Have you ever wondered about a typical day for a case manager? Naturally, a case manager's daily responsibilities will vary depending on her employer or the population served. However, there are several key components of case management that remain similar. Here's a closer look:
Types of Case Management
Case managers might work in either healthcare or social services. Legal case management falls into the category of practicing law and will not be discussed here. Popular employment options for case mangers include
- Family services
- Work with disabled individuals
- Nursing case management
- Mental health case management
- Case management in education
- Geriatric care
- Rehabilitation services
Responsibilities of a Case Manager
A good case manager will be a people person. Case managers must be able to communicate well and also listen to clients. A case manager is an advocate and a mediator. Case managers need to be able to assimilate large amounts of information and help clients in making life decisions. On an average day, a case manager will spend time
- Meeting with clients
- Filling out paperwork
- Meeting with care teams
- Advocating for clients
- Creating or assisting in the creation of care plans
- Making home visits
A Case Manager's Typical Day
The variety of responsibilities carried by a case manager means that there may not be such a thing as a typical day in case management. Some days will be filled with meetings. Some meetings will be with coworkers or care providers. Other meetings will take place between the case manager and clients. Team meetings often include participation by clients, and these meetings often require mediation or advocacy by the case manager on behalf of the client.

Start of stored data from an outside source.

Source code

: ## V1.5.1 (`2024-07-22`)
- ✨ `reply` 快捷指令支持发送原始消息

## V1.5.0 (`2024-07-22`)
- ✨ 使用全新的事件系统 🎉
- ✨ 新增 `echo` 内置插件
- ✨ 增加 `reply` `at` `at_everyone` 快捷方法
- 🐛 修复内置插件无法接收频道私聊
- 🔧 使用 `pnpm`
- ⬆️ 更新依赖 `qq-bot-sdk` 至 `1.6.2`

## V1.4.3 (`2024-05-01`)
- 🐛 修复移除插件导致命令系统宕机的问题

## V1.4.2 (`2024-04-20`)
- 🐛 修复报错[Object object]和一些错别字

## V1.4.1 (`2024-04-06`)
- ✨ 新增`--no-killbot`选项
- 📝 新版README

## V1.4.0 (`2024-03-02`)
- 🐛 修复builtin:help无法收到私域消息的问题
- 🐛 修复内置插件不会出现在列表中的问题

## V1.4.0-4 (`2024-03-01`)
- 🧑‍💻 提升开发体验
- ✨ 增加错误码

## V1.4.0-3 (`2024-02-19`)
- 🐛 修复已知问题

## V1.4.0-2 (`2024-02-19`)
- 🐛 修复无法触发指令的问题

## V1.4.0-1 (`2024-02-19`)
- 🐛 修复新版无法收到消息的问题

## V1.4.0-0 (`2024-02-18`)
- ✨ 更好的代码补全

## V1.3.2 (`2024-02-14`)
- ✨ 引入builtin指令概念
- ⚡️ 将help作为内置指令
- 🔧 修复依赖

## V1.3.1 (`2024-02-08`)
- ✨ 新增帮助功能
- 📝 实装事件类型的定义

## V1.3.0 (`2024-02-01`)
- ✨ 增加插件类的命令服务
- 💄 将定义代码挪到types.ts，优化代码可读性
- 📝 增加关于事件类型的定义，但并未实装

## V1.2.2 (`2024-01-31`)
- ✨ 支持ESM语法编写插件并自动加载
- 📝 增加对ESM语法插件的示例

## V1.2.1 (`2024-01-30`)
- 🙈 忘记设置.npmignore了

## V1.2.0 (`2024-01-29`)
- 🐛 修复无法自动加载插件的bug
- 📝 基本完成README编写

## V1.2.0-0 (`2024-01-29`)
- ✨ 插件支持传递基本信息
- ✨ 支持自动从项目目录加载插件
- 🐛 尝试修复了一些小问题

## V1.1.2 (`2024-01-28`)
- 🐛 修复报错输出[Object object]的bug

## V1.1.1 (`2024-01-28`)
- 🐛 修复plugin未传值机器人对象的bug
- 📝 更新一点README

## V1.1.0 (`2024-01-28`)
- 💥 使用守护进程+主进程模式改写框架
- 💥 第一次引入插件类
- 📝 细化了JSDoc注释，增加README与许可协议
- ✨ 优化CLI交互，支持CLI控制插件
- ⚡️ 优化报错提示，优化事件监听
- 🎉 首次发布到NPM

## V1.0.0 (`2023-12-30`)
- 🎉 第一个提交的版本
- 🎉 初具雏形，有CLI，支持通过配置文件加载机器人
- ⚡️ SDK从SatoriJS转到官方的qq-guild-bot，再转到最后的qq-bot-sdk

Paperwork, note compilation and data entry are also important aspects of case management. Government jobs have many specific requirements for documentation to be completed by case managers, and case managers who are licensed by the state must also meet certain specifications. Grant-funded case management often requires careful documentation as well, and careful note-taking is integral to providing the best possible service to clients.
Salaries for Case Managers
Most case managers have at least a bachelor's degree, and many also have completed master's programs. Depending on the type of case management they do, those in social services average an annual income between $53,000 and $69,000, according to the U.S. Bureau of Labor Statistics. Nurse case managers tend to earn more. Available jobs for case managers of any type are projected to grow at nearly double the average job-growth rate between now and 2022.
Case management requires much hard work and dedication. Case managers must be flexible and able to assimilate large amounts of information. If you enjoy helping others and finding resources to make life better for clients, you might enjoy the multifaceted work of case management. Now that you have a clearer understanding of a typical day for a case manager, you are better equipped to decide if this career is for you.